The rows in the NaMatrix corresponding to the same genomic positions we have seen above, but the columns correspond to the 35 individual reads. The numeric values correspond to modification probabilities. A value greater than 0.5 or 0.7 is typically considered modified. Many values are NA (missing), either because a read did not overlap a given position, or there was no information about modifications at that position in that read. Storing all these NA values would be a waste of memory, which is avoided in the NaMatrix, which is a special type of sparse matrix from the SparseArray package that only stores non-NA values.

2.3 Flattening read-level to summary-level data

We can use flattenReadLevelAssay to go from this read-level to summary-level data:

Show/hide code

se_summary <- flattenReadLevelAssay(se)

Here is an illustration of the summary-level data container:

SummarizedExperiment with summary-level data in assays. — Figure 2.2

Its dimensions are identical to the original se (positions by samples), however it contains additional assays that do not have the nested structure with individual reads, but are simple matrices:

Show/hide code

dim(se_summary)

[1] 201   2

Show/hide code

assayNames(se_summary)

[1] "mod_prob" "Nmod"     "Nvalid"   "FracMod"

Show/hide code

head(assay(se_summary, "Nmod"))

                wt1 wt2
chr8:39286000:-   0   0
chr8:39286001:-   0   1
chr8:39286002:+   0   1
chr8:39286003:-   1   3
chr8:39286004:+   0   0
chr8:39286005:-   0   2

By default, flattenReadLevelAssay keeps the read-level assay ("mod_prob") and generates summarized assays with the numbers of modified and total bases ("Nmod" and "Nvalid"), and the fraction of modified bases per position and sample (“FracMod”`).

2.4 Directly reading summary-level data

If the individual reads are not required, you can directly summarize them while reading, which is faster and eliminates the call to flattenReadLevelAssay.

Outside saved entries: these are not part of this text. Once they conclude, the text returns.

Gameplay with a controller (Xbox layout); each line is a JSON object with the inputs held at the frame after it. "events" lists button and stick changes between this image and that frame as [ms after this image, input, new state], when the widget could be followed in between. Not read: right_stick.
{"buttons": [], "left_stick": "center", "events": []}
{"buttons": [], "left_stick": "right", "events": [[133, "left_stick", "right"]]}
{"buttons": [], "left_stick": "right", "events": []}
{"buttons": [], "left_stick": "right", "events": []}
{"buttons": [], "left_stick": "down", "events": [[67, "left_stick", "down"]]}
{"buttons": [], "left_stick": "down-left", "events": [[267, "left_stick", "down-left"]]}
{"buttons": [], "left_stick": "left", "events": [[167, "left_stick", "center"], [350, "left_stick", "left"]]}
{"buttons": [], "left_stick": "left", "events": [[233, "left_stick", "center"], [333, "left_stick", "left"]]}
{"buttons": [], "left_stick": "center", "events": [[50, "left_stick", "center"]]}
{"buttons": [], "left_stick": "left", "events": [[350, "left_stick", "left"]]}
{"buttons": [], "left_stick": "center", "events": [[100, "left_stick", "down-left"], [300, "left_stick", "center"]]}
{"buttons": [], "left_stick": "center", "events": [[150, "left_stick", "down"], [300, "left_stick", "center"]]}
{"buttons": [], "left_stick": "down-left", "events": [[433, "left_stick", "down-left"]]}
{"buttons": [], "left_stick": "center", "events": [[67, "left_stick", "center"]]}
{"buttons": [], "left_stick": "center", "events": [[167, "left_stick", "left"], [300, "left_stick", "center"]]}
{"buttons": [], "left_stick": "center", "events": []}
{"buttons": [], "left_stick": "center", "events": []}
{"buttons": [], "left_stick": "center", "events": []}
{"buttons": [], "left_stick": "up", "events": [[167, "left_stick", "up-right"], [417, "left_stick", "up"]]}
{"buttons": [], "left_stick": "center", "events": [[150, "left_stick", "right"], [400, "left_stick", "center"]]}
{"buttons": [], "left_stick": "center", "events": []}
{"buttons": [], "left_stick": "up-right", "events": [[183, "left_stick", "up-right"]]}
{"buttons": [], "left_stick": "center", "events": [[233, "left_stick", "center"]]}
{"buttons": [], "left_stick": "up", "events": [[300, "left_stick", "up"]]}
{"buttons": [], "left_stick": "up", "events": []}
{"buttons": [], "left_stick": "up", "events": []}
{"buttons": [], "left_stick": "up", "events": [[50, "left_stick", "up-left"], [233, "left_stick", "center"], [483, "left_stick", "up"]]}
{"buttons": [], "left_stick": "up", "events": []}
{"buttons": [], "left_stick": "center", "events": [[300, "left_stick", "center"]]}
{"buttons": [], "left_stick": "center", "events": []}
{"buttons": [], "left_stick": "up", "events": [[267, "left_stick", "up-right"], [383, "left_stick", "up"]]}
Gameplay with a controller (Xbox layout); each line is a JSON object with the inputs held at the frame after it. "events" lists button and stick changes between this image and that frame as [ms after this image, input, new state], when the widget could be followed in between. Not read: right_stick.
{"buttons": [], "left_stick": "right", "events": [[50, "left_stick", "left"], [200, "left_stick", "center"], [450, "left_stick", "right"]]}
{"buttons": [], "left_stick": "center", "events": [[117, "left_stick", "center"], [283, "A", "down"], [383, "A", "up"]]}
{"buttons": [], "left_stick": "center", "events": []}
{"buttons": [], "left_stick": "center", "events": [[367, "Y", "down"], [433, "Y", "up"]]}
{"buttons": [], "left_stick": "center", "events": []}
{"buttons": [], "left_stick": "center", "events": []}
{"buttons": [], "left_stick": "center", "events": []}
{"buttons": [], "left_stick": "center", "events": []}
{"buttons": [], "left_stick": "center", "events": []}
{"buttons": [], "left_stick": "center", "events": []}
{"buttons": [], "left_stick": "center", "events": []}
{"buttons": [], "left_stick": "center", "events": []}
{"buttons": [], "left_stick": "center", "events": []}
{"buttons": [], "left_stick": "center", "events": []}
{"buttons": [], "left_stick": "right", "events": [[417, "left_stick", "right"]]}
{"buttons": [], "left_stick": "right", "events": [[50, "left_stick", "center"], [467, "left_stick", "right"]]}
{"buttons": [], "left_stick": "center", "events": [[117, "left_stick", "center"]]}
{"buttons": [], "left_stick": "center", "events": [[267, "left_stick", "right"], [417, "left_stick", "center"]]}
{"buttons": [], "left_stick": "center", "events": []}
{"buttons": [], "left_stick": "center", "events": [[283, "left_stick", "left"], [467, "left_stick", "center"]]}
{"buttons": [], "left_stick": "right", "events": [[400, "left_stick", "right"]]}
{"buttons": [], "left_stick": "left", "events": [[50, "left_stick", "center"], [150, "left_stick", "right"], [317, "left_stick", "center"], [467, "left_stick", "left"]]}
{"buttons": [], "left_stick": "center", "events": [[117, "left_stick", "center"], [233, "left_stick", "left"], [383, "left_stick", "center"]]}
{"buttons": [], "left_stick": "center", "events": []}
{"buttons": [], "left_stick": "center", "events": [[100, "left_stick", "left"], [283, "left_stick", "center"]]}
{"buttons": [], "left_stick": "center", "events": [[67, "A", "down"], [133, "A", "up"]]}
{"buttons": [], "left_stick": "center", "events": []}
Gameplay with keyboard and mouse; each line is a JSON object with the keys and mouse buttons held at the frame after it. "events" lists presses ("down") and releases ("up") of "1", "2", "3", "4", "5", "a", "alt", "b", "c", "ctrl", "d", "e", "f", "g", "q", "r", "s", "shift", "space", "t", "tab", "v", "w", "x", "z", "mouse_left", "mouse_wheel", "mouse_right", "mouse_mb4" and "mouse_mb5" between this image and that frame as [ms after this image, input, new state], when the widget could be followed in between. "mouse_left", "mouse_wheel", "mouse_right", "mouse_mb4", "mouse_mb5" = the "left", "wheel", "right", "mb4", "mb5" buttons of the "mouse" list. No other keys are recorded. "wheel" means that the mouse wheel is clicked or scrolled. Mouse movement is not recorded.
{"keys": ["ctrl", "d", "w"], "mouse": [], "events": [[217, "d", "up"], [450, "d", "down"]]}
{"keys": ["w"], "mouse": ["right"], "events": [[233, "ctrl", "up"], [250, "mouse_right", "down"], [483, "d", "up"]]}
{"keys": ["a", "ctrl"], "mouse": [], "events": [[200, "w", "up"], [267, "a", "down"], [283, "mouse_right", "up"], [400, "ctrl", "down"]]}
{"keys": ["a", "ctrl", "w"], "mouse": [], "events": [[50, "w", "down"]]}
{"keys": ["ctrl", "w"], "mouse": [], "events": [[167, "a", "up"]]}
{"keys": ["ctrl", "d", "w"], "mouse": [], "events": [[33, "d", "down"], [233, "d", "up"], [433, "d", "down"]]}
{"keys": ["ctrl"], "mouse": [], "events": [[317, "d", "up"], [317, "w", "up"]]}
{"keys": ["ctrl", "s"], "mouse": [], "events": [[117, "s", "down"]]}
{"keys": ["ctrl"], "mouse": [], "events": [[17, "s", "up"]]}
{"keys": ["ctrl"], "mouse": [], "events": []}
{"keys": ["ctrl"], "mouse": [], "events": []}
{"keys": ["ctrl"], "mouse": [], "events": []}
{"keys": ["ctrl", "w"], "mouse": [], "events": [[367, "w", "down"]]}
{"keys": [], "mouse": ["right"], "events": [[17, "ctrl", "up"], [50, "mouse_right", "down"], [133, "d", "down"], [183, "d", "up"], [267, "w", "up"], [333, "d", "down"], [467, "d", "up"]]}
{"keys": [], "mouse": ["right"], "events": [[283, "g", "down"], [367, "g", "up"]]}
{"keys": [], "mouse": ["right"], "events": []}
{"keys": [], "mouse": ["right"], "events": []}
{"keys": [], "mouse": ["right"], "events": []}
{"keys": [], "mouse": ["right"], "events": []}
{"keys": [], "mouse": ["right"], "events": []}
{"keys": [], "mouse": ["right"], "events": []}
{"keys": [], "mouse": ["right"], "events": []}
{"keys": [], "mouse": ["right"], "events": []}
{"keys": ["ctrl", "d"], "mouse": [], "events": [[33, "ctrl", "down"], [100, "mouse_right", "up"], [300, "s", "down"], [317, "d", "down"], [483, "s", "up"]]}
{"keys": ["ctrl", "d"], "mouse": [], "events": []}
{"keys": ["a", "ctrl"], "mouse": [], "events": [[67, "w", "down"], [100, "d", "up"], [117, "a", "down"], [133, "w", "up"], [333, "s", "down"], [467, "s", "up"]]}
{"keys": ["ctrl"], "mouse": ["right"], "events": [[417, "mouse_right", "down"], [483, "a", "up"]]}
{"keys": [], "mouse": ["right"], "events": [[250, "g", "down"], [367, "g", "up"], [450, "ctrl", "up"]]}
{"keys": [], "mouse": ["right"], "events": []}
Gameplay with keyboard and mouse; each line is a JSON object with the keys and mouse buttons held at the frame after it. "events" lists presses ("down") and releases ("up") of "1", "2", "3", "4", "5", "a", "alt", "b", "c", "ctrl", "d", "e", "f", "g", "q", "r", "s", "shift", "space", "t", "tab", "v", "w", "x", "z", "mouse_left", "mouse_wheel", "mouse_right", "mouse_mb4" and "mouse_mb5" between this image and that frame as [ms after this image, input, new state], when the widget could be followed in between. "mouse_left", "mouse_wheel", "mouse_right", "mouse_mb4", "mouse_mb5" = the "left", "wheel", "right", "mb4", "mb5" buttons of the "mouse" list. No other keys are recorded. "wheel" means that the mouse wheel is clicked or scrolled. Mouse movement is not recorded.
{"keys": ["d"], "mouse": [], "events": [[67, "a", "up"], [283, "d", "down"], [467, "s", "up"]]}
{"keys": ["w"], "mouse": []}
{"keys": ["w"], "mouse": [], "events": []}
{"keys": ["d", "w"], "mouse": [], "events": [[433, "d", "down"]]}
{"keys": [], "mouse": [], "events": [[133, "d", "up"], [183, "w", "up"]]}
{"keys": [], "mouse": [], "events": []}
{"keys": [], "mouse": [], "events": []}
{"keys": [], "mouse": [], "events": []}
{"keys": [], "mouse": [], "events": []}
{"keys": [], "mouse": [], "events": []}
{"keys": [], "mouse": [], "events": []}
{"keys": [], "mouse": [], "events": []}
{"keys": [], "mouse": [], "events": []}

This is achieved by adding the argument level = "summary" to the readModBam call:

Show/hide code

se_summary_direct <- readModBam(
    bamfiles = c(wt1 = "data/mESC_wt_6mA_rep1.bam",
                 wt2 = "data/mESC_wt_6mA_rep2.bam"),
    modbase = "a", 
    regions = "chr8:39286000-39286200", 
    seqinfo = seqinfo(gnm), 
    sequenceContextWidth = 1, 
    sequenceReference = gnm,
    trim = TRUE,
    level = "summary"
)
se_summary_direct

class: RangedSummarizedExperiment 
dim: 201 2 
metadata(1): readLevelData
assays(3): Nmod Nvalid FracMod
rownames(201): chr8:39286000:- chr8:39286001:- ... chr8:39286198:+
  chr8:39286199:+
rowData names(1): sequenceContext
colnames(2): wt1 wt2
colData names(2): sample modbase

Show/hide code

identical(assay(se_summary, "FracMod"),
          assay(se_summary_direct, "FracMod"))

[1] TRUE

2.5 Read sampling

In some cases, we may want to read a random set of reads from a modBam file, for example to calculate average modification rates or quality statistics. In such cases, reading data by genomic position is not optimal.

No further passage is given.